Stored records
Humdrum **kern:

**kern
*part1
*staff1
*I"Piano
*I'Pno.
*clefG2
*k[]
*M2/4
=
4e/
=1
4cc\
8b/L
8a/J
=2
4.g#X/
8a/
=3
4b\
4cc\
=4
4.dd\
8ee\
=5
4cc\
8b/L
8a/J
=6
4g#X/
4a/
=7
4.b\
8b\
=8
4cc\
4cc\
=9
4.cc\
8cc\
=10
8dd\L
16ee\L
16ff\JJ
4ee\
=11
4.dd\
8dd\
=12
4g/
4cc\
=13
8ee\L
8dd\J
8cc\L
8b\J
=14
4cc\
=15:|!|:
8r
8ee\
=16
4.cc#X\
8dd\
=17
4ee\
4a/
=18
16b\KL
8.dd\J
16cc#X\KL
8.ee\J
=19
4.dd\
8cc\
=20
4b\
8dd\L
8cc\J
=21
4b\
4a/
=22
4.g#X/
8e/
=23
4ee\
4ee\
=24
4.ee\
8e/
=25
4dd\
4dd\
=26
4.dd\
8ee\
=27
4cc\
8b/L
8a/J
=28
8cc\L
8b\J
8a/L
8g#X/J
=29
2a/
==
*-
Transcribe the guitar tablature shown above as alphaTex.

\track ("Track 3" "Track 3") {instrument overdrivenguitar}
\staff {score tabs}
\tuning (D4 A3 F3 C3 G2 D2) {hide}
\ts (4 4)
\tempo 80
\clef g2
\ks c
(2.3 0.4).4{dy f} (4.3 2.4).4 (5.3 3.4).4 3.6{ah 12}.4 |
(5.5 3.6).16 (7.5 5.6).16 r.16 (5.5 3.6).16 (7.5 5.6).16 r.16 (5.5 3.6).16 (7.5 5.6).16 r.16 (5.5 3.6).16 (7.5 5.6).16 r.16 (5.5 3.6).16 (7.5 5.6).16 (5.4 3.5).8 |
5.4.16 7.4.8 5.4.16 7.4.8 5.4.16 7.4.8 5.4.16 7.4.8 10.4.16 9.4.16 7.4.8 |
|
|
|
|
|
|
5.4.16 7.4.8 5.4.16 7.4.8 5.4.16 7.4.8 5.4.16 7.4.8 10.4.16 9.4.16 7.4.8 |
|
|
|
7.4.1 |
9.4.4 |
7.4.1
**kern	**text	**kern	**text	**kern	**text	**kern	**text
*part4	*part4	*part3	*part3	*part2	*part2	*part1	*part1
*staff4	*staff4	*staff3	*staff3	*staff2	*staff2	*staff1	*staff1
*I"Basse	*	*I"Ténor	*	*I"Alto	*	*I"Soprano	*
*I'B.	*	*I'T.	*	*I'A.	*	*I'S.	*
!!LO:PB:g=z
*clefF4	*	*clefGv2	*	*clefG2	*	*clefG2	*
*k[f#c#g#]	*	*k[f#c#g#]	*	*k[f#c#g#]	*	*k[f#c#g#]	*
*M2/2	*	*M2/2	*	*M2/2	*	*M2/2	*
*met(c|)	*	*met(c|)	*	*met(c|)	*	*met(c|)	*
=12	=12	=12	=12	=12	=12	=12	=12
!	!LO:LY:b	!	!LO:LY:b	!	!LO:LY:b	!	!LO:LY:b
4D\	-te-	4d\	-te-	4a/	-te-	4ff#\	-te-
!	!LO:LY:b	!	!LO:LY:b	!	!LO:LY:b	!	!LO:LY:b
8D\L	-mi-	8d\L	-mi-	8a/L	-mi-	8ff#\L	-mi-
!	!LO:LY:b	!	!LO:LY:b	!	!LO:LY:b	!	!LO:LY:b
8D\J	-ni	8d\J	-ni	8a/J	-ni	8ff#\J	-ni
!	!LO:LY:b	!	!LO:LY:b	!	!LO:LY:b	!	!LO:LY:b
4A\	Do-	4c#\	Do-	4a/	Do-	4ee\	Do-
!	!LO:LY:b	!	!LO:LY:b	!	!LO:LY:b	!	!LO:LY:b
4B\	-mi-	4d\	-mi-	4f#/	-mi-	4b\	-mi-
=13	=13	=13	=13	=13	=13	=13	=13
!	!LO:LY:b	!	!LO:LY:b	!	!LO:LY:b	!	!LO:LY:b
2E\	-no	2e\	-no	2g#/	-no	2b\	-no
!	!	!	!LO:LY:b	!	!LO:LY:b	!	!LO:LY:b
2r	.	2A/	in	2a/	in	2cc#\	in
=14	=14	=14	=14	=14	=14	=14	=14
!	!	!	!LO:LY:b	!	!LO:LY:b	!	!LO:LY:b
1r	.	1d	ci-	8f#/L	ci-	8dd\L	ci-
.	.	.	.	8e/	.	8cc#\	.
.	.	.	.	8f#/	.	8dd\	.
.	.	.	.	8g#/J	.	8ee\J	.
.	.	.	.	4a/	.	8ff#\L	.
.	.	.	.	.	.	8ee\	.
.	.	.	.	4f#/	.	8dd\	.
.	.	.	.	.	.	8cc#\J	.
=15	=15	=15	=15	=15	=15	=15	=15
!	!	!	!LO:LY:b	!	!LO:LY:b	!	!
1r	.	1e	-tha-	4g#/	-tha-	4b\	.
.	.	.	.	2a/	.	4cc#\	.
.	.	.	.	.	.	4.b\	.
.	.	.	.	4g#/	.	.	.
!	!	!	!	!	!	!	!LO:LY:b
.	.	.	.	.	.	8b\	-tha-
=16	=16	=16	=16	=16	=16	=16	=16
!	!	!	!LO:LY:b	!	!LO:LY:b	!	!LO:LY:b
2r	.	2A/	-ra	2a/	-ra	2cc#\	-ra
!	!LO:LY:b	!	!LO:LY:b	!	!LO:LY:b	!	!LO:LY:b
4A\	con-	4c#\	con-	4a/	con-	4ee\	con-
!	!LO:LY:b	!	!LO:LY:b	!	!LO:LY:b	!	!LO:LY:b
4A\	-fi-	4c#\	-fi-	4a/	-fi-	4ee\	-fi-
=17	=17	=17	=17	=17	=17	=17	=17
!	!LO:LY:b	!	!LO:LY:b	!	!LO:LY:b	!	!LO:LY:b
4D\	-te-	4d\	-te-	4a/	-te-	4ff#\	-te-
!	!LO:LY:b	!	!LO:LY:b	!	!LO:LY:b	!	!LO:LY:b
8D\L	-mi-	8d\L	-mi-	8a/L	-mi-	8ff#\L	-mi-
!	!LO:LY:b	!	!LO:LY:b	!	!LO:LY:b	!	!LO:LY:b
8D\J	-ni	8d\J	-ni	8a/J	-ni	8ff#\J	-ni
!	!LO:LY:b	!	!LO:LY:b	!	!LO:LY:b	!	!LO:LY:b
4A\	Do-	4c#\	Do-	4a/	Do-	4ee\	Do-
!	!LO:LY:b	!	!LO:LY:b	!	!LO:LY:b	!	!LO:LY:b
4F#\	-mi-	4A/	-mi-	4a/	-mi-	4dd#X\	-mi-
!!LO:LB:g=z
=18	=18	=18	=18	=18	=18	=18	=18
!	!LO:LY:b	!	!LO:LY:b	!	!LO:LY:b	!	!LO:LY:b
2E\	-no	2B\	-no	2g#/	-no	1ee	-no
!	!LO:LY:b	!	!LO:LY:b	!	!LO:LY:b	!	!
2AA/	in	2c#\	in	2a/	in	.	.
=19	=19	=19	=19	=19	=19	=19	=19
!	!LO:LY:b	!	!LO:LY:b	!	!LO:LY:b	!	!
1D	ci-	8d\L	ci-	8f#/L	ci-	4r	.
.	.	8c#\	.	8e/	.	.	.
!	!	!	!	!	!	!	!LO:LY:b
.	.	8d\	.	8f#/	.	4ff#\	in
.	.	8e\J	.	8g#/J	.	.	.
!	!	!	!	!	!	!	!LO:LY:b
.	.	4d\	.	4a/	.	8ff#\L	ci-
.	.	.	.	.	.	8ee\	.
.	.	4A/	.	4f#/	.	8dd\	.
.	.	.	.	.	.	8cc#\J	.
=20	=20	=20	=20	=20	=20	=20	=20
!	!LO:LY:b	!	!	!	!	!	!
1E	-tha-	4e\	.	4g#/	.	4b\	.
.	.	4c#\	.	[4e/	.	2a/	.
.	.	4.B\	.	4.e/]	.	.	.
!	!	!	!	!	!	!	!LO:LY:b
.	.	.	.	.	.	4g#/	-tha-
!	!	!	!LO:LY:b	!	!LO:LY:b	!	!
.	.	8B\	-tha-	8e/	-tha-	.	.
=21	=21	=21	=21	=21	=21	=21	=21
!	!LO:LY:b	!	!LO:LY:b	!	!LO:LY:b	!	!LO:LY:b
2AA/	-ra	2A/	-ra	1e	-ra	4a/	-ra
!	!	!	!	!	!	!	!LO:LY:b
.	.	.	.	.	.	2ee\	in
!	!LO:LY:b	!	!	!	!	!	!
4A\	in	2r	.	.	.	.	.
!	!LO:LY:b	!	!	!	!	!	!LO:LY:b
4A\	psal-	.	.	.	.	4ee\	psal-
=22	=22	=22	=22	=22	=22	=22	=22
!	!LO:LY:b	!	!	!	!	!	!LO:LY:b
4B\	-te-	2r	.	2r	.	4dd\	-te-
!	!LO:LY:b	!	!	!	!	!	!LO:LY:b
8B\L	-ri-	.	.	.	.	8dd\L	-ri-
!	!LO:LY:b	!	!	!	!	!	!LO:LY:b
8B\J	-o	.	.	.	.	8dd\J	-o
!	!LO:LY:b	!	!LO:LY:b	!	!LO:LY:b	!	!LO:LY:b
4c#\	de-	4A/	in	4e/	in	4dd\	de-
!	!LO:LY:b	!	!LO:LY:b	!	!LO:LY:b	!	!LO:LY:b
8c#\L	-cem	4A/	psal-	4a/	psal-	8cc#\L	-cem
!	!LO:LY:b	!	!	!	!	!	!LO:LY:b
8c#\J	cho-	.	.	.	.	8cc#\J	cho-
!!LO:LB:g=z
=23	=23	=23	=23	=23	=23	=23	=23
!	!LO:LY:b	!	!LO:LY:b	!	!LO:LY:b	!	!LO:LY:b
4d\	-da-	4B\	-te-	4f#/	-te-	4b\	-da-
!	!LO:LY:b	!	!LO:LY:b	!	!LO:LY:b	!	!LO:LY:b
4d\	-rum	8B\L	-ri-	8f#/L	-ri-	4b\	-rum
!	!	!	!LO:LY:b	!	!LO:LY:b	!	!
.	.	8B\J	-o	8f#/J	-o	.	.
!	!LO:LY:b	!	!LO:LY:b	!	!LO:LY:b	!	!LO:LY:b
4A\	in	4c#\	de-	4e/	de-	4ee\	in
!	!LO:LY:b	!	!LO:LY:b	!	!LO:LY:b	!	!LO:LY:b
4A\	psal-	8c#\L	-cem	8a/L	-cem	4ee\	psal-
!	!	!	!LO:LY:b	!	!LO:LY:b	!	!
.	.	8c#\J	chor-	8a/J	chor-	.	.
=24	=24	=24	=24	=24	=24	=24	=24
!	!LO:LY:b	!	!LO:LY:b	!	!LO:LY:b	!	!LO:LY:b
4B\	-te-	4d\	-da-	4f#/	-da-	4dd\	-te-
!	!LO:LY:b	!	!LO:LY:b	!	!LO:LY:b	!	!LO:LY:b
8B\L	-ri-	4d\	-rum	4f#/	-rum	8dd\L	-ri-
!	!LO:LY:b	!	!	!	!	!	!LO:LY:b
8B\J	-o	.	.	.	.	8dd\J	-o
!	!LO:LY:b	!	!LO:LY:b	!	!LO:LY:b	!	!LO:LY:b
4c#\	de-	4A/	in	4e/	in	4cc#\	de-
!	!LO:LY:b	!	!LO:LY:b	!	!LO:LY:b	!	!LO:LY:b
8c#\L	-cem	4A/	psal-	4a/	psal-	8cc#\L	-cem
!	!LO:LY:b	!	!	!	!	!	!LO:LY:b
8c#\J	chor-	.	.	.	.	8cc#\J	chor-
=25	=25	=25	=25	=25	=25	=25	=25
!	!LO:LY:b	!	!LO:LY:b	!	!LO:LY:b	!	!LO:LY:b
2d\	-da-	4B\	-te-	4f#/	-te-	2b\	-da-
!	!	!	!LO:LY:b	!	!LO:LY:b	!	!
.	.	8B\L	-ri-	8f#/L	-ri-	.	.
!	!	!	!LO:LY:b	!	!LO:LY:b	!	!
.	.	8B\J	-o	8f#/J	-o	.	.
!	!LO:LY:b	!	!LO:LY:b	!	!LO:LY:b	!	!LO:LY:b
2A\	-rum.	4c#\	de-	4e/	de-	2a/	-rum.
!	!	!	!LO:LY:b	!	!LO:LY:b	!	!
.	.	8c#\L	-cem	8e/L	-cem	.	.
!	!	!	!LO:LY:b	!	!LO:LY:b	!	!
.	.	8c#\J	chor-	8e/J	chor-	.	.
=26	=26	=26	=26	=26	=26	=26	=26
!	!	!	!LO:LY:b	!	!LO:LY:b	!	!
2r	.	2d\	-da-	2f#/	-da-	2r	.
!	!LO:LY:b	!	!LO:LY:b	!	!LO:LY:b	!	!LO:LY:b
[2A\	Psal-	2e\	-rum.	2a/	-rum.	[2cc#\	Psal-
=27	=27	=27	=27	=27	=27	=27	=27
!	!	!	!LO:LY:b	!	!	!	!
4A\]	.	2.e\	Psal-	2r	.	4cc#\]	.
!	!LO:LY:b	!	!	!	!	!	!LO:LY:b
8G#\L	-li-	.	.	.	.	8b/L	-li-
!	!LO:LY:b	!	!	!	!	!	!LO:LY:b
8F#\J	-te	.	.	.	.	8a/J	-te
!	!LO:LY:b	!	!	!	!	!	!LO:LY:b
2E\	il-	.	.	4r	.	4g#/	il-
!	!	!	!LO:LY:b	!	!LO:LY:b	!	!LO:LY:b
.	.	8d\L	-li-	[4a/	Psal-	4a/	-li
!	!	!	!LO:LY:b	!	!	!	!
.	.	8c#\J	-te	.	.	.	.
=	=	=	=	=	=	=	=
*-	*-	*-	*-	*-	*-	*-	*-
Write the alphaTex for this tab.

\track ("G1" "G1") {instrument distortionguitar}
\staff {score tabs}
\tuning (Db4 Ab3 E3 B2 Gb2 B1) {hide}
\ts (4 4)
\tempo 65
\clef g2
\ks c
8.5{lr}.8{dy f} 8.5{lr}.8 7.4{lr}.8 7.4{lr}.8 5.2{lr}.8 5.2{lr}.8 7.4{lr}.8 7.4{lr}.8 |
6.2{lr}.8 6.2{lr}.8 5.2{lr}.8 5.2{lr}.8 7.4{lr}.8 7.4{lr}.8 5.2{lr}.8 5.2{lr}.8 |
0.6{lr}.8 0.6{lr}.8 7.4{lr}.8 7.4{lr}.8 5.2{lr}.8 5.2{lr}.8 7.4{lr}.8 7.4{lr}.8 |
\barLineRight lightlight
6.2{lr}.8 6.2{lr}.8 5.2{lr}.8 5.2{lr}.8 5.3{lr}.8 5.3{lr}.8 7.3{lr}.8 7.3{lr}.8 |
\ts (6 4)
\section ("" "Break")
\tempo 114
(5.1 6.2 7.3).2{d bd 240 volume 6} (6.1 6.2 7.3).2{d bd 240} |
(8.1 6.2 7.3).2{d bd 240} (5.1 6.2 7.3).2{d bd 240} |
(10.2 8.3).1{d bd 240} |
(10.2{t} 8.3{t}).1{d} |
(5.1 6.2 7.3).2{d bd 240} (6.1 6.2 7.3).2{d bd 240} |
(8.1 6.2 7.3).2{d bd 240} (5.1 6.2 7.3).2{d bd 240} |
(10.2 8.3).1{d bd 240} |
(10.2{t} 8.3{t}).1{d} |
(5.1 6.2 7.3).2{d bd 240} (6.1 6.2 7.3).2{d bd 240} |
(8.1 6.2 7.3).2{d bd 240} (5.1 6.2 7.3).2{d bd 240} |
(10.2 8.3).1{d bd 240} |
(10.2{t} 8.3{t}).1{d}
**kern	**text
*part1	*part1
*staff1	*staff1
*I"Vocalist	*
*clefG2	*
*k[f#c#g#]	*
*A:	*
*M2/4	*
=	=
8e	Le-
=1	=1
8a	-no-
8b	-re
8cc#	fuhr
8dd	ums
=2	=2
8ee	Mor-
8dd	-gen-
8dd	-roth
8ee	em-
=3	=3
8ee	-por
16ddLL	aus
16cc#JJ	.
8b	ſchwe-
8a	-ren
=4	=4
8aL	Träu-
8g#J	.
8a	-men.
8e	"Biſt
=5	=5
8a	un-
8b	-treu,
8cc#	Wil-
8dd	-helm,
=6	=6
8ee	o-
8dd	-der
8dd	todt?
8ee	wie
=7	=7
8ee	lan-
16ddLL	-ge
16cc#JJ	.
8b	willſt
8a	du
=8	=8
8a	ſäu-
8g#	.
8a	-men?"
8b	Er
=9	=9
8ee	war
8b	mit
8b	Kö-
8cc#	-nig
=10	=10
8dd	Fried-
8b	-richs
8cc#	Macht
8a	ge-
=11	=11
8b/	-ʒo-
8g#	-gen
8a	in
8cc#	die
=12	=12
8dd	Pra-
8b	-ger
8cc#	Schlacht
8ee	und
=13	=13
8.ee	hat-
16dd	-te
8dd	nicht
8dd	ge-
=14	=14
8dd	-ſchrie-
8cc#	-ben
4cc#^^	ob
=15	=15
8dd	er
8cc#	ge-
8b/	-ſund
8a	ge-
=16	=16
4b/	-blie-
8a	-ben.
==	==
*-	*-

**AIM OF THE TASK**.
Output every line from the beginning of the records through the line containing "Transcribe the guitar" as a JSON list of strings, one string per line. Omit blank lines.

**EXERCISE RESPONSE**.
[
  "Humdrum **kern:",
  "**kern",
  "*part1",
  "*staff1",
  "*I\"Piano",
  "*I'Pno.",
  "*clefG2",
  "*k[]",
  "*M2/4",
  "=",
  "4e/",
  "=1",
  "4cc\\",
  "8b/L",
  "8a/J",
  "=2",
  "4.g#X/",
  "8a/",
  "=3",
  "4b\\",
  "4cc\\",
  "=4",
  "4.dd\\",
  "8ee\\",
  "=5",
  "4cc\\",
  "8b/L",
  "8a/J",
  "=6",
  "4g#X/",
  "4a/",
  "=7",
  "4.b\\",
  "8b\\",
  "=8",
  "4cc\\",
  "4cc\\",
  "=9",
  "4.cc\\",
  "8cc\\",
  "=10",
  "8dd\\L",
  "16ee\\L",
  "16ff\\JJ",
  "4ee\\",
  "=11",
  "4.dd\\",
  "8dd\\",
  "=12",
  "4g/",
  "4cc\\",
  "=13",
  "8ee\\L",
  "8dd\\J",
  "8cc\\L",
  "8b\\J",
  "=14",
  "4cc\\",
  "=15:|!|:",
  "8r",
  "8ee\\",
  "=16",
  "4.cc#X\\",
  "8dd\\",
  "=17",
  "4ee\\",
  "4a/",
  "=18",
  "16b\\KL",
  "8.dd\\J",
  "16cc#X\\KL",
  "8.ee\\J",
  "=19",
  "4.dd\\",
  "8cc\\",
  "=20",
  "4b\\",
  "8dd\\L",
  "8cc\\J",
  "=21",
  "4b\\",
  "4a/",
  "=22",
  "4.g#X/",
  "8e/",
  "=23",
  "4ee\\",
  "4ee\\",
  "=24",
  "4.ee\\",
  "8e/",
  "=25",
  "4dd\\",
  "4dd\\",
  "=26",
  "4.dd\\",
  "8ee\\",
  "=27",
  "4cc\\",
  "8b/L",
  "8a/J",
  "=28",
  "8cc\\L",
  "8b\\J",
  "8a/L",
  "8g#X/J",
  "=29",
  "2a/",
  "==",
  "*-",
  "Transcribe the guitar tablature shown above as alphaTex."
]